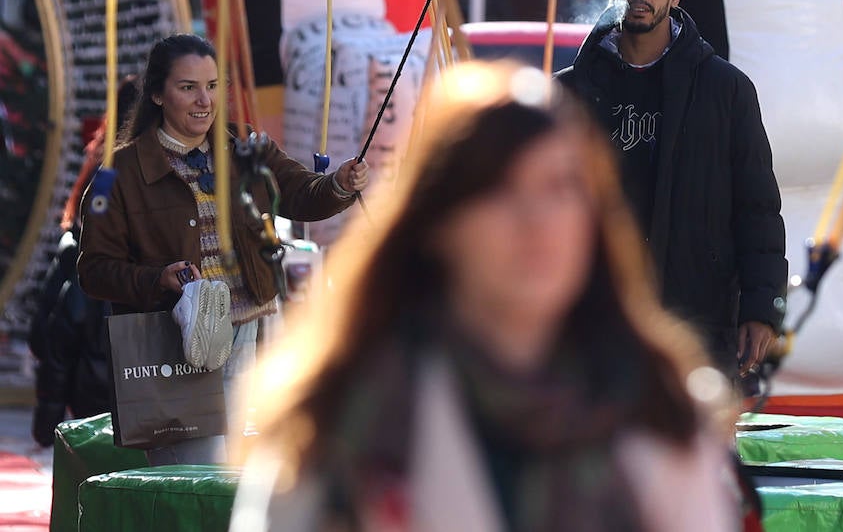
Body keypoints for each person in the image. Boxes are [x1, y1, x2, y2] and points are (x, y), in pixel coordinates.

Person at [229, 62, 740, 532]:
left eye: (561, 187)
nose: (537, 220)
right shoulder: (340, 416)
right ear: (437, 222)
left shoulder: (658, 407)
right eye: (500, 191)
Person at [77, 32, 369, 466]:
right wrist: (155, 279)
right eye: (188, 87)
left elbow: (301, 192)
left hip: (250, 335)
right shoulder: (119, 172)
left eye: (212, 86)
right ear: (157, 94)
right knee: (190, 475)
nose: (203, 101)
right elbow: (94, 270)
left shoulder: (246, 147)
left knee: (238, 473)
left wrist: (339, 184)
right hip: (175, 344)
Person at [556, 0, 787, 381]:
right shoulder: (570, 93)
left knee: (695, 448)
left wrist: (762, 308)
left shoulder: (727, 90)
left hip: (698, 320)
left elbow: (757, 207)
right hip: (593, 324)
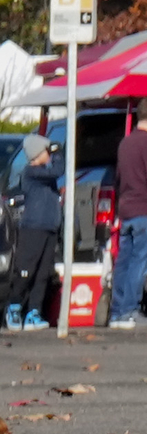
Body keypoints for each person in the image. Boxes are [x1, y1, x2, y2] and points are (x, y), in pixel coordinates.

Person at [107, 100, 147, 327]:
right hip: (146, 211)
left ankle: (117, 312)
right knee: (139, 263)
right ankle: (130, 311)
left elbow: (119, 178)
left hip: (127, 211)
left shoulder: (126, 143)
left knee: (123, 261)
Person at [3, 138, 58, 328]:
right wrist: (58, 152)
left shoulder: (45, 175)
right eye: (46, 150)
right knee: (26, 271)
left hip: (49, 227)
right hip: (33, 228)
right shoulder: (31, 172)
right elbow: (58, 170)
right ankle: (14, 306)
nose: (49, 153)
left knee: (43, 273)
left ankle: (34, 311)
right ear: (36, 154)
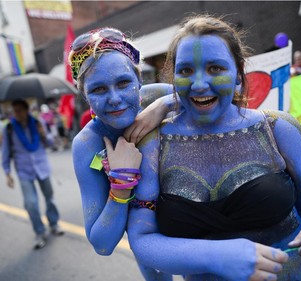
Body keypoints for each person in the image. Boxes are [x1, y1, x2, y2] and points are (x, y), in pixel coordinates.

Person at [125, 15, 301, 281]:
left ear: (238, 74)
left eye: (215, 68)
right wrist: (215, 256)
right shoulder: (154, 144)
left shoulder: (277, 127)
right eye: (186, 71)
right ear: (173, 76)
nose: (200, 84)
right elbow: (143, 239)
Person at [69, 27, 174, 280]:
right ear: (85, 96)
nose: (115, 99)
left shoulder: (159, 96)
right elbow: (101, 244)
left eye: (124, 83)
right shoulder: (87, 145)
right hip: (147, 240)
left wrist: (164, 105)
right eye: (99, 90)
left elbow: (219, 96)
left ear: (140, 81)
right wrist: (121, 183)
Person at [1, 99, 64, 250]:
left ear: (26, 110)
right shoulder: (9, 128)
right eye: (14, 111)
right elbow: (6, 152)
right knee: (31, 203)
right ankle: (39, 232)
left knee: (50, 198)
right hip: (24, 170)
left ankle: (54, 224)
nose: (16, 114)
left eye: (19, 110)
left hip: (42, 167)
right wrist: (7, 173)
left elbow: (50, 143)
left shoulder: (38, 122)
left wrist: (43, 134)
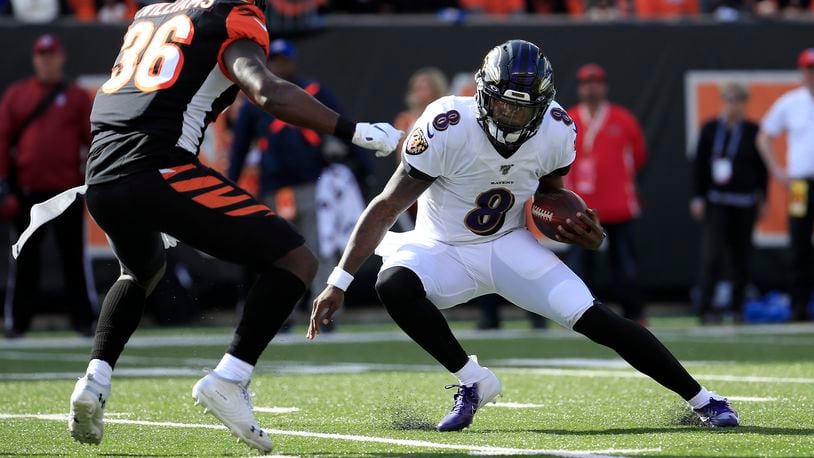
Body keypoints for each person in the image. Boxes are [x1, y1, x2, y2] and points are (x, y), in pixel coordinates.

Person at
+ + +
Aim of the task = Return all lines of the material that have "ankle" in them.

Result =
left ankle: (117, 312)
right ankle: (130, 311)
right ankle: (14, 306)
left ankle: (34, 311)
right ankle: (39, 232)
left ankle: (54, 224)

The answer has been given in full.